Beitragvon Laptop » Mo 3. Aug 2015, 02:41

Ich kann nur kleine Hilfe leisten, aber nach und nach wird sich alles lösen lassen:

allys] hier ist ziemlich sicher aliis gemeint, und das Doppel-l wohl ein Fehler. Doppel-i wurde noch in der Renaissance oft "ij" geschrieben, einfach der Zierde wegen. Und noch früher, vor der Renaissance "y", was eben ursprünglich nichts weiter war als eine Ligatur aus "ij". Heute erscheint uns das fremd.

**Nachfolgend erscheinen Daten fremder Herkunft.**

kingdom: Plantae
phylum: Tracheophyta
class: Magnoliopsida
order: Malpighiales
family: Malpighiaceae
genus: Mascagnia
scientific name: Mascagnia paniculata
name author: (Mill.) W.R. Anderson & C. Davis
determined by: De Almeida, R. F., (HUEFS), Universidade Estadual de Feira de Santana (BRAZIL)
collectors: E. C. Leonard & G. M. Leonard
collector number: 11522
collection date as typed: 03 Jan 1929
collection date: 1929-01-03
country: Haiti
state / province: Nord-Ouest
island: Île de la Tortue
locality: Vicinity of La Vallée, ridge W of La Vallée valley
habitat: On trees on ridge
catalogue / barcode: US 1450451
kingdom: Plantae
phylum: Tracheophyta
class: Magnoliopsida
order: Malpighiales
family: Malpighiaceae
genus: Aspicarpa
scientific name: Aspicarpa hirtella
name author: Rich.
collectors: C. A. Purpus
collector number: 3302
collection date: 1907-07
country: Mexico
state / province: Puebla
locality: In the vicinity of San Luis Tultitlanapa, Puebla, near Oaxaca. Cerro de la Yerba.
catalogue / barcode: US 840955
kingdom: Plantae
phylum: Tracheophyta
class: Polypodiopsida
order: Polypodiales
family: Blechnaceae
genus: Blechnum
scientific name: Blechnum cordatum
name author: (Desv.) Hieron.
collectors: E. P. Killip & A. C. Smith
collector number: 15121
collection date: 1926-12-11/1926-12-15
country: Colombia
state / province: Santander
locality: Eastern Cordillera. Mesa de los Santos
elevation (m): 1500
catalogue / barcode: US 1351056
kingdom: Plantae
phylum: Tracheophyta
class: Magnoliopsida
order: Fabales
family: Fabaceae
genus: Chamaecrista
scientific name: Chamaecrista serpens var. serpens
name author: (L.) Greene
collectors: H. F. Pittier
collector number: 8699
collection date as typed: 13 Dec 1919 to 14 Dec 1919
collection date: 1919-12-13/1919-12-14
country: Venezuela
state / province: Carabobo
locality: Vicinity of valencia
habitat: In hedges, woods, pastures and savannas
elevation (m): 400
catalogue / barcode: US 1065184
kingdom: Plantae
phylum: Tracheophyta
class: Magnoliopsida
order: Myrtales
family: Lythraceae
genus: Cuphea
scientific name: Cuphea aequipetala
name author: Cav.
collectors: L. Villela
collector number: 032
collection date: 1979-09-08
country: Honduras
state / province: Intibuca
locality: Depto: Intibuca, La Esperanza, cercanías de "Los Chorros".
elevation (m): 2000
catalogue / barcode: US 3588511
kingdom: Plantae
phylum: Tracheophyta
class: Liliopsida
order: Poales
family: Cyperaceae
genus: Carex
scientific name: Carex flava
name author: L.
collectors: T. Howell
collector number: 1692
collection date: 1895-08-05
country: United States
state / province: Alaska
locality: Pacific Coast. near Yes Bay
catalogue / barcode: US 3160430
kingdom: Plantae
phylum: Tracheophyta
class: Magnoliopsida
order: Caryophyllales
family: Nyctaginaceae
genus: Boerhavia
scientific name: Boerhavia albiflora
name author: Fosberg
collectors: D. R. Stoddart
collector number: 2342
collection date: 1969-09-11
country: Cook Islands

feris] daß da "feris" steht läßt sich kaum bezweifeln. Mit dem Satzsinn habe ich noch Probleme.
terremotum] Der Ansatz von terremotum ist derselbe wie etwas weiter der von "terram", nämlich ein abbreviierender Bogen über dem "t", so daß man zu "ter" erweitert. Dadurch fehlt das zweite r nicht, sondern ist jedesmal in der Abbreviatur versteckt.
orthiam] orthiam mit "i", ist eine Kleinigkeit aber ich erwähne es dennoch.
t...ororem? in feris] Seltsam. Der Ansatz ist hier wieder dergleiche wie in terremotum und gemeint ist wohl terrorem. Allerdings irritiert mich das zusätzliche "o", also t(er)ororem.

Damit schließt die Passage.